Sebab hal itu akan membuat mereka menghindar untuk penyerahan fasilitas umum.
"Setiap pengembang perumahan harus menyerahkan fasum sebesar 40 persen. Nah kalau kavlingan bagaimana menyerahkan, mereka biasanya tidak mau menyerahkan. Makanya ke depan untuk pengembang besar akan kita larang," ucap Mahmud.
Aturan ini tidak berlaku untuk penjual tanah kavlingan yang hanya puluhan meter persegi.
Mereka dianggap justru membantu warga kecil untuk mendapatkan perumahan murah. Toh, yang dijual hanya satu satu dua rumah saja.
"Dampaknya kalau tidak ada penyerahan fasum, maka kasihan warga juga, tidak ada kewajiban pengembang menyediakan masjid, taman, lampu, dan juga fasilitas umun lain," katanya.
Dalam rancangan aturan itu juga akan diterapkan sanksi. Di mana jika masih ada pengembang skala besar sepeti perusahaan yang masih menjual kavlingan, Pemkot akan bertindak tegas.
"Sanksinya bisa tidak menerbitkan IMB, bisa pula mencabut izin pembangunan perumahan yang dilakukan pengembang," tandas Mahmud.
Rencanaya rancangan Perda ini dimasukkan dalam program legislasi daerah tahun 2018 di mana penyusunannya akhir tahun 2017.
Terkait hal tersebut, Kepala Dinas Perumahan Rakyat Kawasan Permukiman Cipta Karya dan Tata Ruang Eri Cahyadi menanggapi positif adanya aturan tersebut.
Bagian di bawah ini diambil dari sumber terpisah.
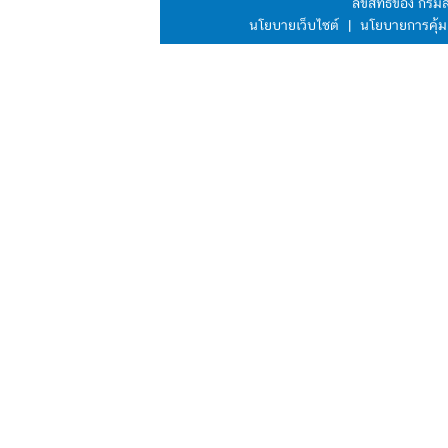
ลิขสิทธิ์ของ กร
นโยบายเว็บไซต์
|
นโยบายการคุ้ม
Sebab selama ini masih banyak penjualan kavlingan oleh pengembang di kawasan Gunung Anyar, dan banyak kawasan lain.
Senada dengan Mahmud, perumahan kavlingan tidak menyediakan fasum yang akan merugikan masyarakat.
"Fasum ada beberapa jenis. Mulai fasum masjid, fasum jalan, fasum penerangan jalan umum, dan juga fasum saluran," kata Eri.
Ia mencontohkan jika ada tanah seluas 10 hektar dipecah-pecah menjadi tanah kavlingan, maka tidak akan ada fasilitas berupa jalan, saluran, dan penerangan jalan.
Lalu yang akan menanggung adalah warga yang menghuni perumahan kavlingan tersebut.
"Kalau misalnya sewaktu-waktu pemilik lahan menurut akses jalan ya boleh saja, wong tanahnya masih tanahnya pemilik tanah kavlingan. Padahal seharusnya fasum jalan, saluran itu diserahkan ke Pemkot," ucap Eri. Sehingga jika ada kerusakan, jika membutuhkan perbaikan warga bisa mengajukan ke Pemkot.